Always wait until the last minute? Think every gift should involve eating? Same with Seattle Times food writer Bethany Jean Clement — and she took a look back at the year in Seattle-area food to find the best presents for those on your list (or just to elf yourself!).

Share story

OK, my fellow procrastinators — it’s time. Last year, at the last minute, I got my mom a gift certificate for a cooking class at Tom Douglas’ Hot Stove Society for her and a friend. She chose one taught by the great Bridget Charters and chose me as the friend, so that was a winner all around (hi, Mom!). My brother and I had decreed only edible gifts, so I got to stroll through selecting stuff for a big gift basket from Big John’s PFI — and then he, my sister-in-law and nephew got some very nice olive oil, sherry vinegar, tinned fish and all kinds of treats. (You could also go the sweets route at Big John’s, and some candy, cookies and chocolates shaped like ladybugs might also have made their way home … another win-win.)

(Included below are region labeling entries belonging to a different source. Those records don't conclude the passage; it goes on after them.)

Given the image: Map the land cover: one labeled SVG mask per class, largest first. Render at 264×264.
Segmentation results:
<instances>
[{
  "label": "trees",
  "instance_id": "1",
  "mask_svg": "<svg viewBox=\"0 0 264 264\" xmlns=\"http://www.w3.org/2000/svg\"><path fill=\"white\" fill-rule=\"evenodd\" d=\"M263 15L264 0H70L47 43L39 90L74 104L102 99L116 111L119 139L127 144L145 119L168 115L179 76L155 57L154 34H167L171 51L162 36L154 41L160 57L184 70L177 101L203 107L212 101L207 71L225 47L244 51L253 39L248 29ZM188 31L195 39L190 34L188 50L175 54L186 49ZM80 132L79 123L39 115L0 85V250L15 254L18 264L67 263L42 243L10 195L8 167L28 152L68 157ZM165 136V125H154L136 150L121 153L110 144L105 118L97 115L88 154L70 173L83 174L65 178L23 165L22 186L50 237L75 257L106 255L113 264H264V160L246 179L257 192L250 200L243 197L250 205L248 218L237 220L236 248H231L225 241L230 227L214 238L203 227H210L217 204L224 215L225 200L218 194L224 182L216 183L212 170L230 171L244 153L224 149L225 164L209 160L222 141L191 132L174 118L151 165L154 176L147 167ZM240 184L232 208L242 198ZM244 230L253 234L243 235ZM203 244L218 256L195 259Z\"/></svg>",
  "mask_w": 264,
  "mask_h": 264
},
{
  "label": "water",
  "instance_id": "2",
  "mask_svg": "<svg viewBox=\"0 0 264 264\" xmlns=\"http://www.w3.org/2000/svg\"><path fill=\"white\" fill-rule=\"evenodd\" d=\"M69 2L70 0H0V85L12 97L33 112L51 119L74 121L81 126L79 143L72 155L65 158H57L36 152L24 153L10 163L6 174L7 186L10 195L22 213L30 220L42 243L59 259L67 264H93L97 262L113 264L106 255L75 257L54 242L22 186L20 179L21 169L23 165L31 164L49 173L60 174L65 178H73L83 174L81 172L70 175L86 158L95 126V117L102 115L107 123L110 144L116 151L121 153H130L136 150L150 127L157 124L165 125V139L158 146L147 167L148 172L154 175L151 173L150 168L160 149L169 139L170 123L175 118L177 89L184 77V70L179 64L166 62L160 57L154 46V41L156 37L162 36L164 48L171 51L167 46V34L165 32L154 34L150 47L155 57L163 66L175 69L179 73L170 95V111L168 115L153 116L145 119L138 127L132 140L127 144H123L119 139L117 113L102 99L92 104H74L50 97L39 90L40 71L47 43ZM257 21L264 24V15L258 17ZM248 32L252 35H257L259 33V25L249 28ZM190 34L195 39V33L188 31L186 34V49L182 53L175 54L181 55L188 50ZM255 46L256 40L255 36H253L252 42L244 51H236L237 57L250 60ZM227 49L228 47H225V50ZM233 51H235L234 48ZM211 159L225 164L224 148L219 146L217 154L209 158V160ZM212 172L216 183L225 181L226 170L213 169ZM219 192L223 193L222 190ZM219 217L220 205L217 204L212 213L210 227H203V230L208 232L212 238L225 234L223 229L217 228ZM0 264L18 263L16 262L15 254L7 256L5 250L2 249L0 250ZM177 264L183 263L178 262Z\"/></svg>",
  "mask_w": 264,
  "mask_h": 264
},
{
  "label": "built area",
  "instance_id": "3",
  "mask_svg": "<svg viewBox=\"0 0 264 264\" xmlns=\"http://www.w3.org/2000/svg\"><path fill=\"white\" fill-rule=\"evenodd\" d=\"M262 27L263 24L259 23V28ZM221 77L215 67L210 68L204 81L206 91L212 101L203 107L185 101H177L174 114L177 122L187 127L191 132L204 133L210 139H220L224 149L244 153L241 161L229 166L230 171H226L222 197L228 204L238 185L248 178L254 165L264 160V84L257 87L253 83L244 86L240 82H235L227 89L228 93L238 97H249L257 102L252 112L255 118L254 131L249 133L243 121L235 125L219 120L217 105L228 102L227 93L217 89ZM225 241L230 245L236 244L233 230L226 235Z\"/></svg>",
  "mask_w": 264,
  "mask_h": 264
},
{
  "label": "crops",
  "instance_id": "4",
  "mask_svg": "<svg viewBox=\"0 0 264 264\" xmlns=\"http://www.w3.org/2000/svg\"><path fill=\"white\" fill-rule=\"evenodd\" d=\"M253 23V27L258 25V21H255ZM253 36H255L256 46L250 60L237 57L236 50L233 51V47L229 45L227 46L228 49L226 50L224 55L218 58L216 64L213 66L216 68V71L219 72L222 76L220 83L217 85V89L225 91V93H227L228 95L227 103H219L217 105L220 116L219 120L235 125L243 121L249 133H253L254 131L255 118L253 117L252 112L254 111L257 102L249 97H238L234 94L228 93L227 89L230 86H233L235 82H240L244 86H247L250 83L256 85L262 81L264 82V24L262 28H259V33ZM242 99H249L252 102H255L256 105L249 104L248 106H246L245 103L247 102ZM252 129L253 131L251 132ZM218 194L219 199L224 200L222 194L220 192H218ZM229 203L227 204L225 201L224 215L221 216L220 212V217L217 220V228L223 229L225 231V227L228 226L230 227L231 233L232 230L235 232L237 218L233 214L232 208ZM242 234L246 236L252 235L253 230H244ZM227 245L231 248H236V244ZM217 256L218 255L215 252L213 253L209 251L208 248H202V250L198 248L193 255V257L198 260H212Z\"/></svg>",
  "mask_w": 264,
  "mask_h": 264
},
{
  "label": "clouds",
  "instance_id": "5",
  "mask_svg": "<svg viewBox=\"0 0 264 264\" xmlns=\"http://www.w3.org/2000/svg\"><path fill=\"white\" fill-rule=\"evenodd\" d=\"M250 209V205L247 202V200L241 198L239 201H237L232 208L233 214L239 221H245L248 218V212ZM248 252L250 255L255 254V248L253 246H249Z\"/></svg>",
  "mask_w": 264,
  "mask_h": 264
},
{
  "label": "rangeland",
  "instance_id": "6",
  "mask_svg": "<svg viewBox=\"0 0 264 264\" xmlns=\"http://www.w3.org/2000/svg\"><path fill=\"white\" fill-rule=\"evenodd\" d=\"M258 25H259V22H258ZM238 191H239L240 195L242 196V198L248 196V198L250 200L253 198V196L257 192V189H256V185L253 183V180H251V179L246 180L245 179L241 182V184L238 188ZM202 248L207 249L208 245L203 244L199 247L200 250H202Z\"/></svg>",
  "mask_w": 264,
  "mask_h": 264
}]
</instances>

Here are a dozen more gift ideas for those in your life who love food*, along with the Pacific Northwest stories from the past year that inspired them. (And if you’re better about getting out ahead of holiday giving than I am, these presents will also work for Valentine’s Day!)

• For the fan of all things old-school and charming: a copy of the pink-covered, spiral-bound cookbook called ‘Cook’ — from ‘Cook’: How an arts community provided the recipes for a perfect Northwest cookbook

• For the serious food nerd (and/or someone to whom you’d like to feed stuff blindfolded): a copy of local chef/author Becky Selengut’s book ‘How to Taste’ — from The Manhattan experiment: How one drink, served blindfolded, can change the way you taste

• For those who’d be excited to make a sauce with a splash of wine straight out of their glass: a copy of new local cookbook ‘Searing Inspiration’ — from How one game-changing recipe can make you a better cook: Susan Volland’s ‘Searing Inspiration

• For the armchair cheesemaker/bucolic-aspirational: copies of the Vashon Island love letters ‘Farm Food, Volume I: Fall & Winter’ and ‘Farm Food, Volume II: Spring & Summer’ — from Life on the farm: How Kurt Timmermeister opted out of the Seattle restaurant industry

• For those who’ve been looking for somewhere marvelous to stay (with a great restaurant, if that even needs saying) on the Washington coast: an overnight (or two) at the Tokeland Hotel — from The Tokeland Hotel: What happens when an excellent Seattle chef takes over Washington state’s oldest lodgings

• For the compulsive composter: a copy of local writer Jill Lightner’s ‘Scraps, Peels, and Stems: Recipes and Tips for Rethinking Food Waste at Home’— from Food waste, and what to do about it — plus the best recipe for using up stale bread

• For the committed carnivore: from chef Kristina Glinoga, the gift of a Butchery 101 class or a meat share from an ethical local farm — from How to butcher a whole pig

• For your BFF/a film fan: dinner (and drinks!) at a movie at Seattle’s adorable Central Cinema, Bellevue’s posh Cinemark Reserve, Burien’s delightful Tin Room Bar & Theater or a Seattle El Gaucho/Big Picture double-feature happy hour — the favorites so far from Dinner at a Movie: The Series

• For the person who really, really loves seafood: a seafood-diet trip to Vancouver with brunches and dinners at Oddfish, Hook Seabar, Tetsu Sushi Bar, Popina and (my personal favorite) Coquille — from Vancouver’s new seafood restaurants make the city even better

• For someone you really, really love: a homemade punch-card good for dinner for two at Seattle’s very best, tried-and-true top-10 restaurants over the course of 2019 (the two including you, hopefully) — from 10 Essential Seattle Restaurants

• For someone you really, really love but to whom you’d like to show that fact in a more economical, but still very heartfelt, fashion: a bespoke gift card for a fancy dinner of fish en papillote made by you — from The pretty, fun and surprisingly easy way to cook fish: en papillote

• For a truly generous spirit: a donation in their honor to YouthCare to help Seattle youth experiencing homelessness (or gather another friend or two and volunteer to cook a meal) — from Home cooking counts: caring for youth experiencing homelessness in Seattle

Merry merry, everybody … let’s all love one another. Here’s to the solstice and the new year!

*And yes, despite the headline, we should still stop saying “foodie.”